Far better is the BBC mini-series, aired in six episodes in 1981, which is a very faithful adaptation of the novel, capturing the slow build-up of the triffid menace. As a visualization, it even manages to make the scenes of the blind wandering the streets, surrounded by the remains of the early chaos or attempting to chase down people they hear can see, far more disturbing than in prose—it’s the terror in the faces of the actors and the hesitance in their actions that heighten all the non-triffid scenes to an equal level of horror. The acting in the series is great across the board, and while one could probably argue that the special effects for the triffids themselves are probably more along the lines of a high end Doctor Who monster, their designs manage to follow the book illustrations while having a texture and bright colouration that makes them look more plausibly like a real plant. You even get some additional worldbuilding, including a moment early on where you see a black-and-white newsreel showing how the world has accepted the sudden appearance of the triffids. The BBC produced a second, much looser (and more star-studded) two-part adaptation in 2009, which I haven’t seen, but sounds a bit more action-packed than this one. Your mileage may vary.
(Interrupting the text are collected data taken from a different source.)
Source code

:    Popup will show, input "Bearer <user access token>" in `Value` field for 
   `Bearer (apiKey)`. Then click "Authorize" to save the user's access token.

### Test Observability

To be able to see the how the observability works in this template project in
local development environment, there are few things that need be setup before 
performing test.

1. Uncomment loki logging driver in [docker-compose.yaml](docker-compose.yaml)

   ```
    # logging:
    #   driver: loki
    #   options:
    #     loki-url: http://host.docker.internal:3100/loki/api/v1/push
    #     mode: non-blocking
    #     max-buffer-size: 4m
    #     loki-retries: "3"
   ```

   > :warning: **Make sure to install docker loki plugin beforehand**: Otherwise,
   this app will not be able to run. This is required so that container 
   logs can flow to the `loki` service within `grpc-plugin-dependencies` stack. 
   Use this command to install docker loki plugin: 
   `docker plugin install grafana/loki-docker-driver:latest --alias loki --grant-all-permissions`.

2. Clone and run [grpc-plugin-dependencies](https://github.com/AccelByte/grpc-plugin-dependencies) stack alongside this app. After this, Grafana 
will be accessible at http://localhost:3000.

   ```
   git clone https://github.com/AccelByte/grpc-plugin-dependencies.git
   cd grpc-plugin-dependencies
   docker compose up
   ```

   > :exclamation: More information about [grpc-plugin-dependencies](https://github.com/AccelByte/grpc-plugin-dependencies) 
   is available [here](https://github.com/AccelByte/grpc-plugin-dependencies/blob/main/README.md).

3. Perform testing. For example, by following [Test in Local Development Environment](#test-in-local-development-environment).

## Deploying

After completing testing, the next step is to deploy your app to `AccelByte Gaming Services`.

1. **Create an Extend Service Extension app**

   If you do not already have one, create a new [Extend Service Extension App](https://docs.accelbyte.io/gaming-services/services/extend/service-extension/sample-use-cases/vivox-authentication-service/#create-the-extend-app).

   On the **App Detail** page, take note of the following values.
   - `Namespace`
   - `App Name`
Something tells me that if the name of a monster has entered the vernacular, that means it has hit upon a nerve in the collective unconscious, and the word “triffid” has become a way to describe unusual and possibly troublesome plants. In particular, the name has been given to Chromolaena odorata, a species native to the Americas that has become invasive in West Africa, Asia, and Australia, where its rapid growth and ability to spread itself make it a real pain to deal with. Although not poisonous to humans unless ingested, it is to cattle, and apparently causes other ecological problems that have made extermination of it a large scale project in many countries. Whether it is dangerous to people or not (at the moment), though, if you happen to live in a place with it, maybe reconsider that meteor shower viewing party.